◆ **Provided information**
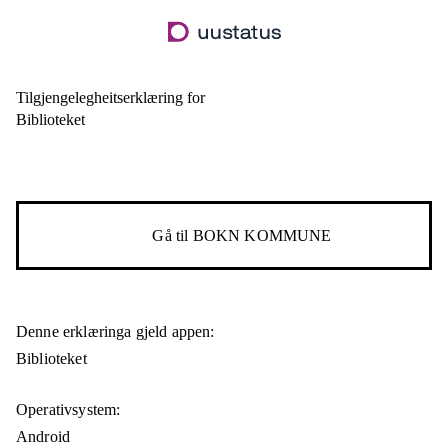
Hopp
til
hovudinnhald
Tilgjengelegheitserklæring for
Biblioteket
Gå til
BOKN KOMMUNE
Denne erklæringa gjeld appen:
Biblioteket
Operativsystem:
Android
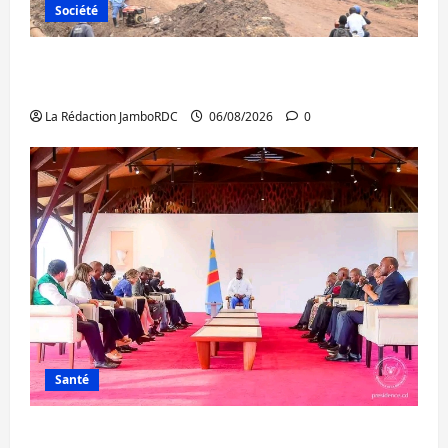
Société
Bukavu : des routes en ruine paralysent la
circulation
La Rédaction JamboRDC
06/08/2026
0
Santé
Ebola : la RDC intensifie la lutte avec l’OMS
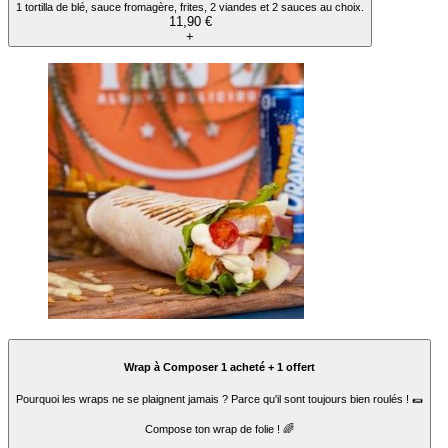
1 tortilla de blé, sauce fromagère, frites, 2 viandes et 2 sauces au choix.
11,90 €
+
Wrap à Composer 1 acheté + 1 offert
Pourquoi les wraps ne se plaignent jamais ? Parce qu'il sont toujours bien roulés ! 🌯
Compose ton wrap de folie ! 🌈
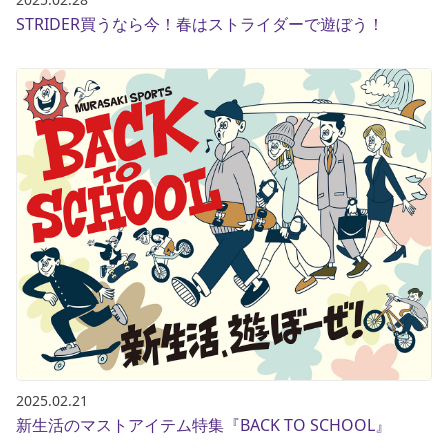
STRIDER買うなら今！春はストライダーで遊ぼう！
2025.02.21
新生活のマストアイテム特集『BACK TO SCHOOL』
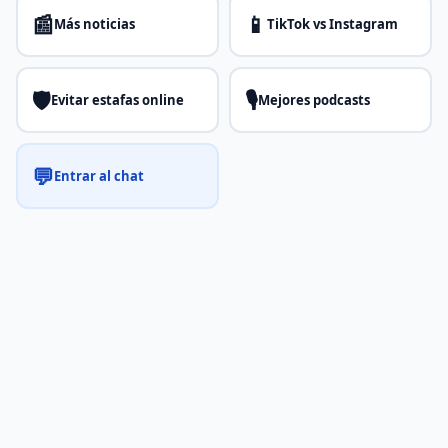
📰
📱
Más noticias
TikTok vs Instagram
🛡️
🎙️
Evitar estafas online
Mejores podcasts
💬
Entrar al chat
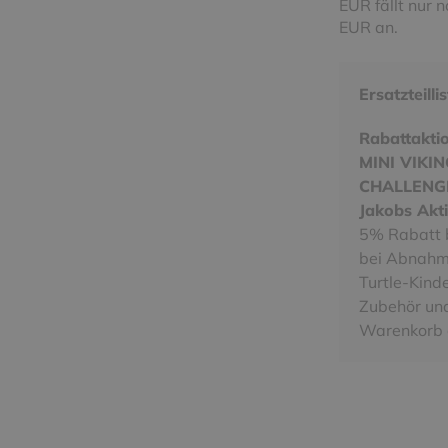
EUR fällt nur 
EUR an.
Ersatzteilli
Rabattakti
MINI VIKI
CHALLENGE
Jakobs Akti
5% Rabatt 
bei Abnahm
Turtle-Kind
Zubehör und
Warenkorb 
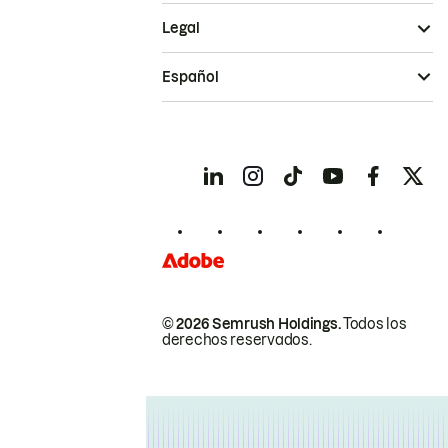
Legal
Español
© 2026 Semrush Holdings.
Todos los
derechos reservados.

◆ **Task details**
Set down word for word, from the line that contains "Más noticias" to the end of the listing above, every line and no picture.

◆ **Answer to this exercise**
Más noticias
TikTok vs Instagram
🛡️
🎙️
Evitar estafas online
Mejores podcasts
💬
Entrar al chat
EUR fällt nur 
EUR an.
Ersatzteilli
Rabattakti
MINI VIKI
CHALLENGE
Jakobs Akti
5% Rabatt 
bei Abnahm
Turtle-Kind
Zubehör und
Warenkorb 
Legal
Español
© 2026 Semrush Holdings.
Todos los
derechos reservados.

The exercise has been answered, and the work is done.